=== TASK TO COMPLETE ===
Pull every line with the word "keys" out of the entries below.

=== DATA SUPPLIED ===
.....

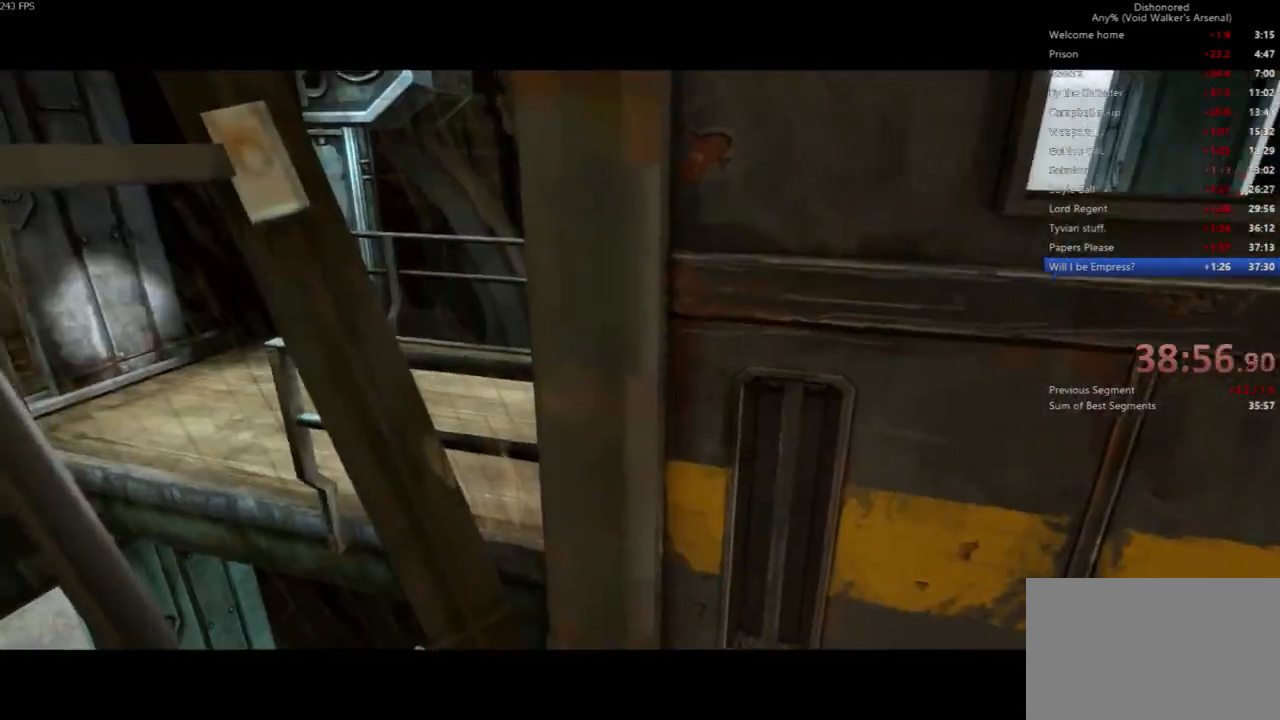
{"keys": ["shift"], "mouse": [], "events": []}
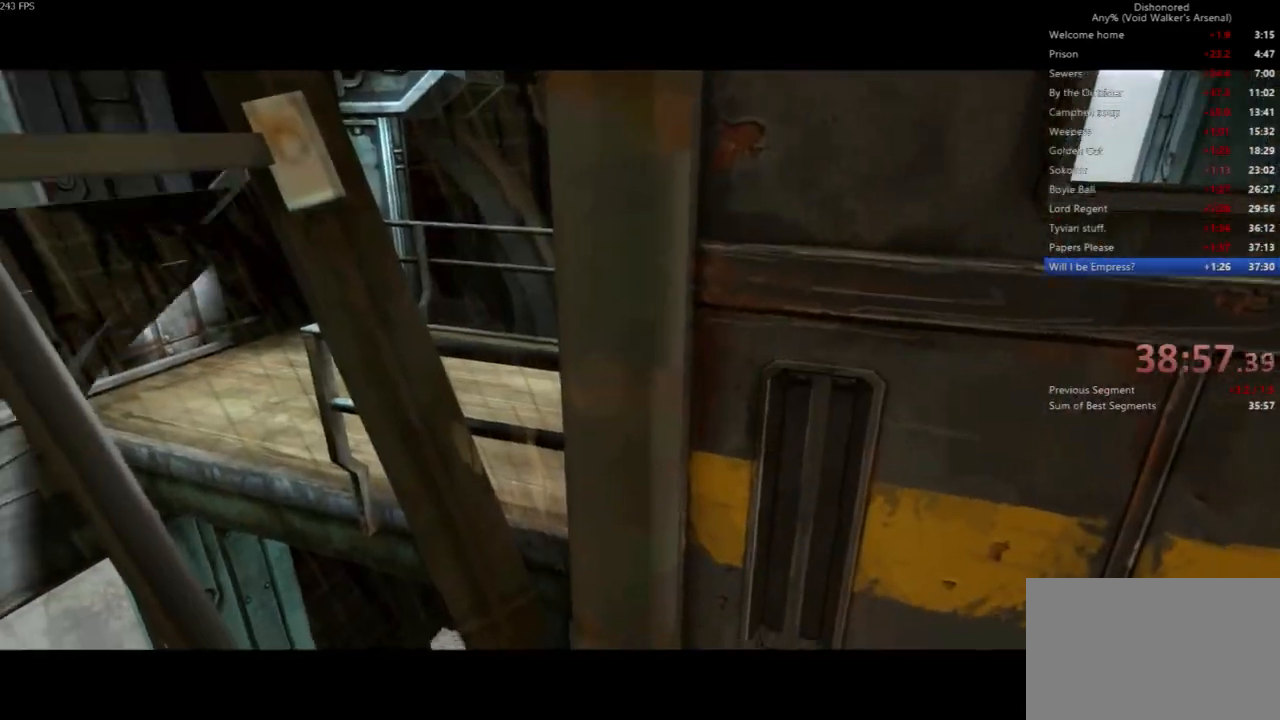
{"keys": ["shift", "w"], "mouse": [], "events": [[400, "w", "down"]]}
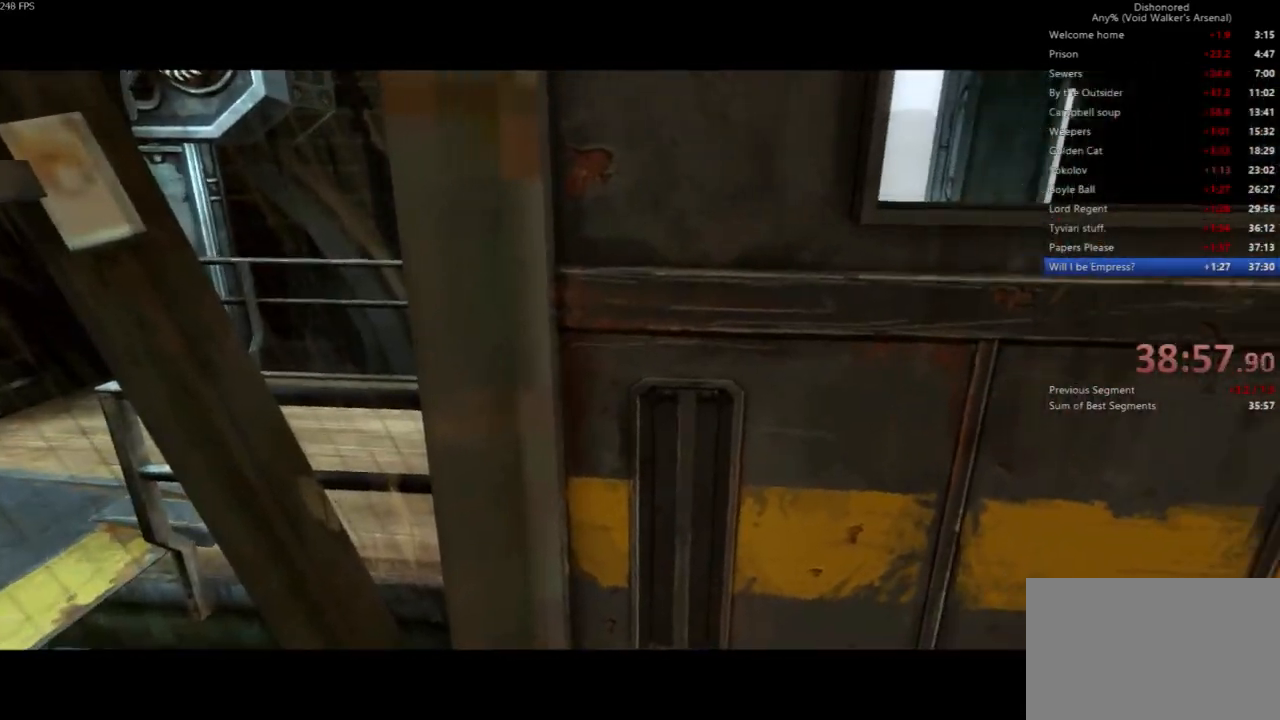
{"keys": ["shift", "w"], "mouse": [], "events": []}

.....

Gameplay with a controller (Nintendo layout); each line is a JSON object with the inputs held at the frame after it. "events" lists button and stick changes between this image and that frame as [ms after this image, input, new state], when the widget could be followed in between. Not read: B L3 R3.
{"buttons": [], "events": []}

.....

=== EXERCISE RESULT ===
{"keys": ["shift"], "mouse": [], "events": []}
{"keys": ["shift", "w"], "mouse": [], "events": [[400, "w", "down"]]}
{"keys": ["shift", "w"], "mouse": [], "events": []}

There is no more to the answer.